* **Exercise instructions**
1) Set down, word for word, the passage of the CEB Study Bible review running from "If I only knew" down to "is the CEB?".
2) Resume the CEB Study Bible review where it stops.

* **Text excerpt**
====
CEB Study Bible (Updated) Review

The CEB Study Bible is as interesting as it is inconspicuous. Its cover is not loud or busy; it looks like it belongs on the shelf in your pastor’s library. We will get into the translation in a few minutes, but first, I want to point out a few things that stand out to my eyes.

  1. The CEB Study Bible is very similar in size and weight to the CSB Study Bible from Holman Bible Publishers as well as the Thompson Chain Reference, just slightly larger than the MacArthur Study Bible and slightly smaller than the ESV Study Bible. Why does that matter? Well, size affects portability, which can impact use. Given that it is not as heavy as some of my other study Bibles, portability should not pose a problem.
  2. The font size is 8-point. While this is not my first choice in a font size, it is quite readable. Besides that, with the amount of content that is on each page, a larger font would make this Bible too cumbersome to take with you.
  3. This is a full color Bible, including the charts and illustrations. Aside from making it easier to see, it also makes the CEB Study Bible more fun to engage.
  4. In the front there is a list of abbreviations and textual resources including Greek Manuscripts that were used. I do not think I have ever seen that before and I have to say that I like that feature. When you decide on a translation for personal use, you want to be sure that you are using the best manuscripts available, which certainly looks to be the case here.

If I only knew those four facts, I would certainly be curious enough to pick up a copy to investigate. However, as with every study Bible, there is much more to discuss.

Let’s start with the translation:

CEB is a Dynamic Equivalence/Thought-for-thought/meaning based translation.

From the Common English Bible Website

“What is the CEB?

The Common English Bible is not simply a revision or update of an existing translation. It is a bold new translation designed to meet the needs of Christians as they work to build a strong and meaningful relationship with God through Jesus Christ.

A key goal of the translation team was to make the Bible accessible to a broad range of people; it’s written at a comfortable level for over half of all English readers. As the translators did their work, reading specialists working with seventy-seven reading groups from more than a dozen denominations review the texts to ensure a smooth and natural reading experience. Easy readability can enhance church worship and participation, and personal Bible study. It also encourages children and youth to discover the Bible for themselves, perhaps for the very first time.”
====
* **Data**

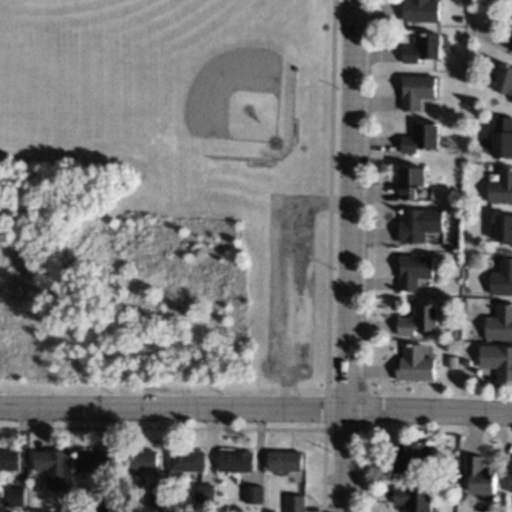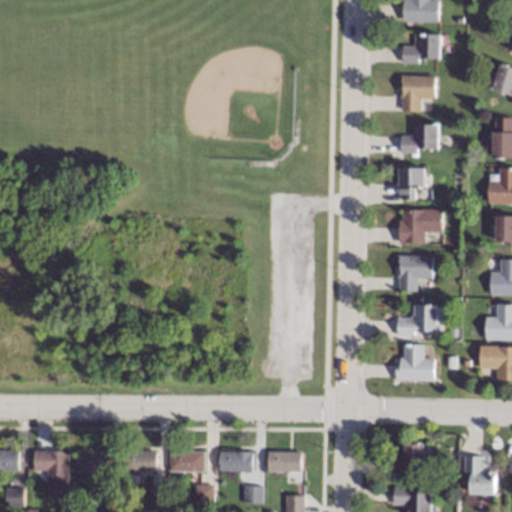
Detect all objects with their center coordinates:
====
* **Solved tasks**
1)
If I only knew those four facts, I would certainly be curious enough to pick up a copy to investigate. However, as with every study Bible, there is much more to discuss.

Let’s start with the translation:

CEB is a Dynamic Equivalence/Thought-for-thought/meaning based translation.

From the Common English Bible Website

“What is the CEB?

2)
There is one glaring issue that I want to deal with. The CEB translates bar-enos/ben-adam as the “Human One.” When I originally reviewed the CEB Study Bible, I did not call attention to this and that was a mistake. Jesus used the term, Son of Man in reference to Himself and a look at the usage is clearly messianic in nature. I will not go so far as to call the translation a blasphemy (because I do not know what is in the heart of the translators) but I will say that it is troublesome at the least and an attack on the deity of Christ at the worst.

Who Sponsored the Common English Bible?

The Common English Bible is a distinct new imprint and brand for Bibles and reference products about the Bible. The translators and editors that worked on the Bible are from various denominations and locations around the world. Publishing and marketing offices are located in Nashville, Tennessee. The CEB translation was funded by the Church Resources Development Corp, which allows for cooperation among denominational publishers in the development and distribution of Bibles, curriculum, and worship materials. The Common English Bible Committee meets periodically and consists of denominational publishers from the following denominations: Disciples of Christ (Chalice Press); Presbyterian Church U.S.A. (Westminster John Knox Press); Episcopal Church (Church Publishing Inc); United Church of Christ (Pilgrim Press); and United Methodist Church (Abingdon Press). Abingdon Press is the sales distribution partner for the CEB.”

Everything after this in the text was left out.